Bank of America warns: Stellantis' performance may be weak, now it's too early to "bottom fish"
Bank of America downgraded Stellantis (STLA.US) from "buy" to "neutral" with a target price reduction from $16.5 to $11.75.
Bank of America Corp has released a research report, downgrading Stellantis (STLA.US) from "buy" to "neutral" and lowering the target price from $16.5 to $11.75. Following a 40% drop in 2024, Stellantis shares have further declined by 18% in 2025 so far, but Bank of America Corp believes it is still too early to "buy low".
Bank of America Corp stated that with the release of some key vehicle models, Stellantis' sales in the US market are expected to recover, but concerns remain about sales in the European market, where the company is at a disadvantage in the electric vehicle sector, facing fierce competition. Additionally, Stellantis lacks catalysts, and its performance in the first and second halves of the year may be weak.

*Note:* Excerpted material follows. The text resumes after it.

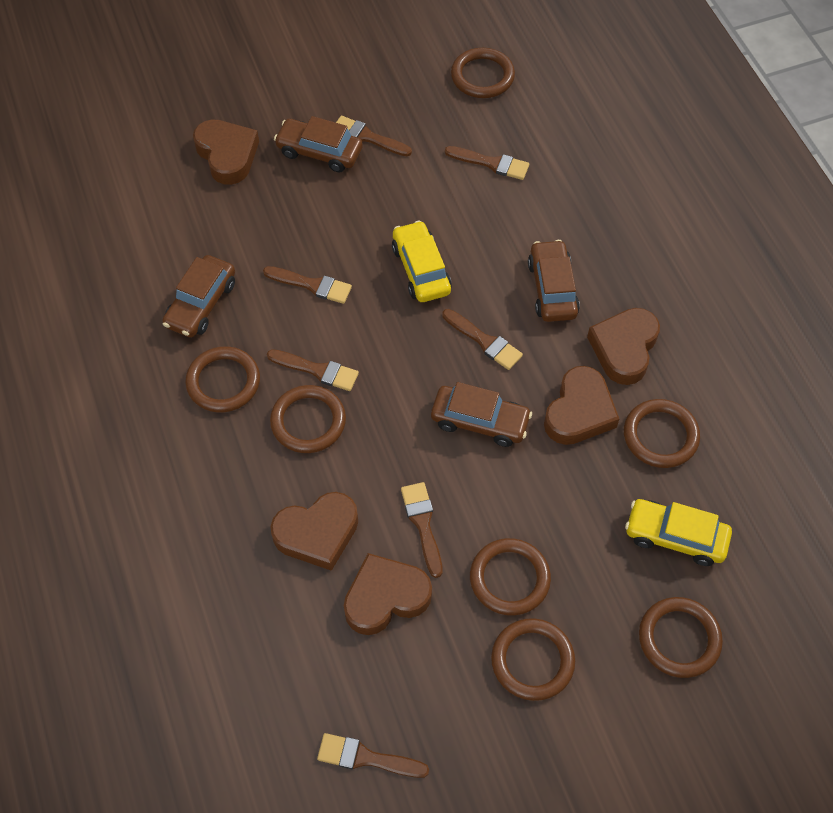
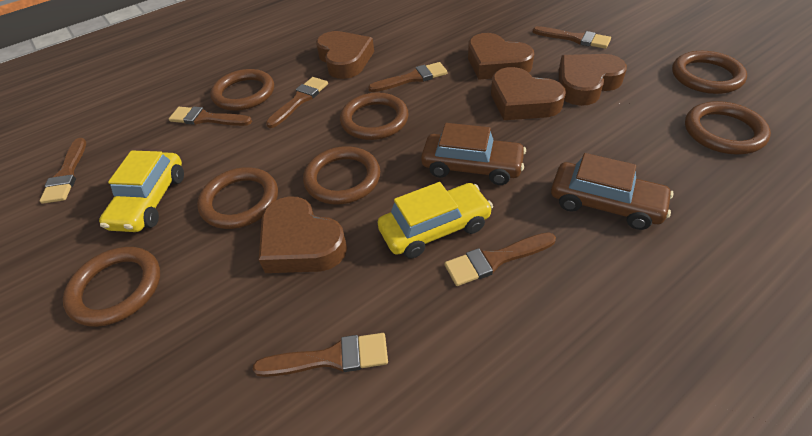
brown car: 4 -> 2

Bank of America Corp mentioned that since taking office on June 23, new CEO Antonio Filosa has faced many challenges. In the US market, sales remain weak, with tariffs being imposed on Mexican imports (which account for 40% of Stellantis' US sales) since April, and pricing must be consistent with competitors (General Motors/Ford) to prevent market share decline, but new models will not have a significant impact until the 2026 financial year (earliest in the fourth quarter of 2025). In the European market, Stellantis needs to drive sales of electric vehicles due to CO2 emission regulations, but the release of new models has stalled. Furthermore, Stellantis' performance may be weak, with Bank of America predicting that the adjusted pre-tax profit for the first half of the year will be 2.5 billion, 15% lower than market expectations, and pre-tax profit estimates for the 2025 and 2026 financial years are also below market expectations. It will take some time for Stellantis' performance to improve, with the 2025 financial year being a transitional period.
On a positive note, Stellantis' profitability is expected to rebound, and strategic choices should support valuation. Bank of America Corp believes that there is almost no downside risk to Stellantis' stock price, as profitability should see a significant increase in the 2026 financial year, driven by growth in US revenue. Bank of America Corp expects US revenue to increase by 13% year-on-year in the 2026 financial year, leading to a rebound in profitability. This is primarily due to the release of new models for Jeep and RAM, but how the company deals with tariffs remains to be seen. Fully improving key models should enable Stellantis to release optimistic targets for 2030. Most importantly, brand restructuring, or even splitting the group into North American and other operations, is not out of the question. This move should support valuation.